In the end, trying to dodge death backfires on everyone — especially Louis, whose love for his son tempts him to do the exact thing he shouldn’t — in the worst way possible. The movie isn’t particularly shriek-inducing when you re-watch it (though it does have some unintentionally funny moments, like when Louis forces a hysterical Rachel to down a Valium), but it cultivates plenty of still potent feel-bad vibes, even if other parts of the movie haven’t aged as well.

It’ll be interesting to see how the upcoming remake handles some of Pet Sematary’s more dated elements, like the cursed burial ground — a favoured late-1970s/early-1980s horror trope (see also: Amityville Horror, Poltergeist) which here is traced back to the local Micmac tribe, though we only see white characters in the movie, and there’s no explanation given beyond “the ground is sour”.

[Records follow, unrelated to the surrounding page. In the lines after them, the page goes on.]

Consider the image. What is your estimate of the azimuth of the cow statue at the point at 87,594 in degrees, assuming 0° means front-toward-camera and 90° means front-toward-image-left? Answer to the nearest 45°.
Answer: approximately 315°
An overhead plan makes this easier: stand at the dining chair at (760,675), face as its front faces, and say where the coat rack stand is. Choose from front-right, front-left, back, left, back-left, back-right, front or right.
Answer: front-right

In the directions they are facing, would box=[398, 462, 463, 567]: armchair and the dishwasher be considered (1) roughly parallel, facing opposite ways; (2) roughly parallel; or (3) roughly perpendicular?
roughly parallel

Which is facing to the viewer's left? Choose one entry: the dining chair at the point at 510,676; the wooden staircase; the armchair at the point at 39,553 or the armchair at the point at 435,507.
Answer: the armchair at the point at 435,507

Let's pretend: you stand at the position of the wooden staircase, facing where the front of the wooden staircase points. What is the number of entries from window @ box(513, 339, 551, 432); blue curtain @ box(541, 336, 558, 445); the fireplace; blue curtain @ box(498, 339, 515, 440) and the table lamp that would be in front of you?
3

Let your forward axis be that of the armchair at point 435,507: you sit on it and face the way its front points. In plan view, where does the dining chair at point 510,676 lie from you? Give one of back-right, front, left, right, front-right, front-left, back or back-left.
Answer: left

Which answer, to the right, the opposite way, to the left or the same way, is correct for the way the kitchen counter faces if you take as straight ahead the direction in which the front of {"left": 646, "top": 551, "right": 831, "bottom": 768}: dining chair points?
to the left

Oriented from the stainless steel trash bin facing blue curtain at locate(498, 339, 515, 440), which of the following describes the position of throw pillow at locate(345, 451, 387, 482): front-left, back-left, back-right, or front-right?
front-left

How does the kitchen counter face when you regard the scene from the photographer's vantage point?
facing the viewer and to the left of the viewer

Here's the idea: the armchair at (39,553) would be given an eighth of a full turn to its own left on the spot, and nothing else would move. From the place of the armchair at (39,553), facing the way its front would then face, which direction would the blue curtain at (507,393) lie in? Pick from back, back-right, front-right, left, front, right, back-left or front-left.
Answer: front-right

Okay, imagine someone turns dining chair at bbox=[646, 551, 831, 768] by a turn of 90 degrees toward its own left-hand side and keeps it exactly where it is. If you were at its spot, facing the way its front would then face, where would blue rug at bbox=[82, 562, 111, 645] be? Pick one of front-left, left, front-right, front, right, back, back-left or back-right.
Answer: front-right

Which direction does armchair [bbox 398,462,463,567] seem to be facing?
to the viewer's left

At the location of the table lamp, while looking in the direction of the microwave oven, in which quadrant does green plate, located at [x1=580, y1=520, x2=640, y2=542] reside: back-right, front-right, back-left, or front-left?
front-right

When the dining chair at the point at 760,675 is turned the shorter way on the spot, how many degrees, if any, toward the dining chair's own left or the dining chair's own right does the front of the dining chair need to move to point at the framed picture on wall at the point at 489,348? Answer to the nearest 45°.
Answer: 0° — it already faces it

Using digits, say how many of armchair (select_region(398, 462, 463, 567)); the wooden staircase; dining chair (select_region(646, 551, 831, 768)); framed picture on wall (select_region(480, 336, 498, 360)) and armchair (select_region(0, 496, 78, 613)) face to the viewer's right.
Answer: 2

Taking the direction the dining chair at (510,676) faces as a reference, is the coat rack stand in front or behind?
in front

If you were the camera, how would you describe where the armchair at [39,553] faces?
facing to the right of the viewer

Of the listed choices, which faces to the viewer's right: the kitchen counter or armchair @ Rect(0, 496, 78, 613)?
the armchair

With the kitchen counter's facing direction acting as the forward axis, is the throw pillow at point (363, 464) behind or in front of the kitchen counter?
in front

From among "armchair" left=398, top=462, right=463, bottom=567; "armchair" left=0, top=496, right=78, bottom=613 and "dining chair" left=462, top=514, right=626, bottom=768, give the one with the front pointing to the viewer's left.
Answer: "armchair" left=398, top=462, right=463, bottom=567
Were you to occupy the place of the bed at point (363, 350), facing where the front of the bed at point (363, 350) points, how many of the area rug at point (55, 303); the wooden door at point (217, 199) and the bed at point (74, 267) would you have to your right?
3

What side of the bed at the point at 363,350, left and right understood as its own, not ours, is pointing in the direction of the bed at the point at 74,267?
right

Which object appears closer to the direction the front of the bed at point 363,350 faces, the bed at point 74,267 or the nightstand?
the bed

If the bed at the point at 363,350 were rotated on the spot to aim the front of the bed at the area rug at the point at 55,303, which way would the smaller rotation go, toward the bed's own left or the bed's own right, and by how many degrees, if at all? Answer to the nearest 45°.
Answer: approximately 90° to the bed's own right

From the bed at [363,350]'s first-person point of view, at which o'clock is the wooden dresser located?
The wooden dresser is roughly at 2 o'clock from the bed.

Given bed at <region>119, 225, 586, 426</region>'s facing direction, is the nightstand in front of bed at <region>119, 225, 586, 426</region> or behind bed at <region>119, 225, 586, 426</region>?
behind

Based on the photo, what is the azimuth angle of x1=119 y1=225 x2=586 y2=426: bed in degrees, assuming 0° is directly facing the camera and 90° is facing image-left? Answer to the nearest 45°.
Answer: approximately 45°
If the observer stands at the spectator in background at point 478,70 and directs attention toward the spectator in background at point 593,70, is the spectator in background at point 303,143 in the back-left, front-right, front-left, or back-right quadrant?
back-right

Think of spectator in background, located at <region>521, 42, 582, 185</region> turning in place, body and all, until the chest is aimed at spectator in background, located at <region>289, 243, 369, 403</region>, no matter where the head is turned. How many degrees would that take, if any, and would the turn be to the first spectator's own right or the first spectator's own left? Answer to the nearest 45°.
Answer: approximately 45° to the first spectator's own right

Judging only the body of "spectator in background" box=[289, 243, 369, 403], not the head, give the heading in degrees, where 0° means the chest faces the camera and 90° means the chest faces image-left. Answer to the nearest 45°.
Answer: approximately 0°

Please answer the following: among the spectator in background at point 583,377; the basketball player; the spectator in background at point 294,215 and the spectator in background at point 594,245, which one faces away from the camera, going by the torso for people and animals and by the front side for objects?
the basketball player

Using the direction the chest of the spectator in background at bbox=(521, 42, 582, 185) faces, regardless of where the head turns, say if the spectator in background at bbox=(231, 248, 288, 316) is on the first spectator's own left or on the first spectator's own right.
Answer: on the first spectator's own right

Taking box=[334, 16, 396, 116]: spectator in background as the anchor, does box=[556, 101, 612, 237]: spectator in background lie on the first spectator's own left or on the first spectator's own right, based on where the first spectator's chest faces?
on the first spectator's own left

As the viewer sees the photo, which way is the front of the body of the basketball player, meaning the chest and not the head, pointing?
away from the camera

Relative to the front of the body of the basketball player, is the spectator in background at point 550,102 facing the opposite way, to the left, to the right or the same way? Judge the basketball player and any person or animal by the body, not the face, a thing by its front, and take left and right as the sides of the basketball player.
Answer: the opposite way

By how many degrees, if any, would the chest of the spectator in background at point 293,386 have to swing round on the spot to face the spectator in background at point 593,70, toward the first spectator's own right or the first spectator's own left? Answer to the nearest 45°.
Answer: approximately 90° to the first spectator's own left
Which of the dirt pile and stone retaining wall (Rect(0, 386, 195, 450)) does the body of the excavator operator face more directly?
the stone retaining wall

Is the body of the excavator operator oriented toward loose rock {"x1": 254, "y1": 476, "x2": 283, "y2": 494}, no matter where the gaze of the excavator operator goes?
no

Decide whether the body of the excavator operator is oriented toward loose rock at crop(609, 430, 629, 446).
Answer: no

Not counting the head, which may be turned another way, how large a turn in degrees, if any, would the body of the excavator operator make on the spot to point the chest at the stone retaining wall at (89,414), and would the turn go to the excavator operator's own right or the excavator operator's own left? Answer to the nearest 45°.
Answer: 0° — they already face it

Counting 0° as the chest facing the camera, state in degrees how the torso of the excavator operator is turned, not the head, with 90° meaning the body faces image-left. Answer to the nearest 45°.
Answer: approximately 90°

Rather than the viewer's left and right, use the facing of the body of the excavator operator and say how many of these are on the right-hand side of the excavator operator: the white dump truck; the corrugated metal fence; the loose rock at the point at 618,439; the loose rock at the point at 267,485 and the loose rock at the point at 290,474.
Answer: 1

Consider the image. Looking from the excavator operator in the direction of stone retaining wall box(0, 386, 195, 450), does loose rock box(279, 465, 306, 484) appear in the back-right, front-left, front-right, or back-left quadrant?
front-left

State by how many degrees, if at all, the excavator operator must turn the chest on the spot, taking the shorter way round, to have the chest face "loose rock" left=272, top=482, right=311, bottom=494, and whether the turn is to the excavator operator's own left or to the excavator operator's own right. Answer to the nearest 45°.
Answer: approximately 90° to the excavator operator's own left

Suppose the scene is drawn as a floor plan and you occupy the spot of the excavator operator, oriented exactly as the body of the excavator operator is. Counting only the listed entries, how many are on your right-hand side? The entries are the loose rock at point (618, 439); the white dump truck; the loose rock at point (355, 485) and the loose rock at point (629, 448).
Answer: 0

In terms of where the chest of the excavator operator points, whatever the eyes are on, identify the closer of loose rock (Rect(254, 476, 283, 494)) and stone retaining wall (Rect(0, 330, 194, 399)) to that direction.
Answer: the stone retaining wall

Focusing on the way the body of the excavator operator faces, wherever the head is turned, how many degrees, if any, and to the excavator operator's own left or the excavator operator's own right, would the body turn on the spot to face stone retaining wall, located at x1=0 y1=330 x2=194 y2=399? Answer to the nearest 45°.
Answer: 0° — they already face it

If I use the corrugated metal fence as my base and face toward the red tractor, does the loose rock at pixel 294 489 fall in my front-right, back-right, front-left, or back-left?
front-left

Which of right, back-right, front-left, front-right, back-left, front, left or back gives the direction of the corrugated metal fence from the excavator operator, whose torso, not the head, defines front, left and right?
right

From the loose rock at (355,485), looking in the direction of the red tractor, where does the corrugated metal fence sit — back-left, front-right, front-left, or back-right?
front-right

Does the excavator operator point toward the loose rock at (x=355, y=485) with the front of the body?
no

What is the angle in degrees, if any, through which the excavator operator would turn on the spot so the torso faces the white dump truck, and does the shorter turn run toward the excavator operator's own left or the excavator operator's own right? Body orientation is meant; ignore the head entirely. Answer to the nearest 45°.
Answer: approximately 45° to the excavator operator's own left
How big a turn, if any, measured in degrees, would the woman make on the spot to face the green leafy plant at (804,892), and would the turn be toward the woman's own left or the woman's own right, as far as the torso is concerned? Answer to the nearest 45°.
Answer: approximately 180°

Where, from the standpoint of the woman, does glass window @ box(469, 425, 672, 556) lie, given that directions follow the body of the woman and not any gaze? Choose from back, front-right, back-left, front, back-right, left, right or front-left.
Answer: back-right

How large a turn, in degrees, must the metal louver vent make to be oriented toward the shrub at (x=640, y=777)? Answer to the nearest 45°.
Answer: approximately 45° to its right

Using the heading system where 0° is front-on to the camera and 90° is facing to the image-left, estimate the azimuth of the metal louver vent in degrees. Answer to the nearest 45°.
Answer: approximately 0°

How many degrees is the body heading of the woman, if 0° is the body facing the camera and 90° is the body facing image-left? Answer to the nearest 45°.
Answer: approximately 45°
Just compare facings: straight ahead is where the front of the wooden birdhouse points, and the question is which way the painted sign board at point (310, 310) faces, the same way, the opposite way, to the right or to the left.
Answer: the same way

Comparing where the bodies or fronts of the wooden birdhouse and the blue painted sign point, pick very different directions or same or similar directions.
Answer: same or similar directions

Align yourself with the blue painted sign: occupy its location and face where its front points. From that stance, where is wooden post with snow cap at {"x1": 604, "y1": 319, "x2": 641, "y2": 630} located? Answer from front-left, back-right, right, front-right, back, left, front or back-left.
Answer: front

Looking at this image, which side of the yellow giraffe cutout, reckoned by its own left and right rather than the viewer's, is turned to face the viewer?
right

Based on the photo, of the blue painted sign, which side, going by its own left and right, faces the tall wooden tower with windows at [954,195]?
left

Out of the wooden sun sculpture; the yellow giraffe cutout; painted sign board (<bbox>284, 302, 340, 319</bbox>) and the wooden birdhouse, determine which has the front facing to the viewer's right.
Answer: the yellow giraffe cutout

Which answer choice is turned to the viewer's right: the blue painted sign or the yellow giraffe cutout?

The 1989 film is pretty limited in its special effects, but the stuff it does use — especially the prosthetics that create Victor’s oozing brain, Zelda’s twisted spine, and Jud’s sliced-up Achilles tendon—is incredibly effective.

Miko Hughes’ performance as Gage came before the “spooky kid” thing was a totally overplayed type, and his screen time is cleverly edited to make the most of what a three-year-old actor can actually pull off.

There are several effective moments where he’s actually off screen, causing chaos or giggling menacingly, and the character is still unsettling as hell.

The trailers for the Pet Sematary remake have offered some decent hints as to what we can expect; for instance, that there’ll be a lot more delving into the dark forces that govern the cemetery (as well as darkness, period).

Back in 1989, King adaptations were already hugely popular; there’d been Carrie, The Shining, Creepshow, Cujo, The Dead Zone, Children of the Corn, Stand By Me, and others.

Thirty years later, not much has changed — least of all the timeless fear of death that looms over all of King’s works, with Pet Sematary in particular exploring a loophole that feels like the ultimate gift, but ends up being a second chance that nobody should ever take.

The Pet Sematary remake had its world premiere at South by Southwest on March 17, and is out in theatres on April 4.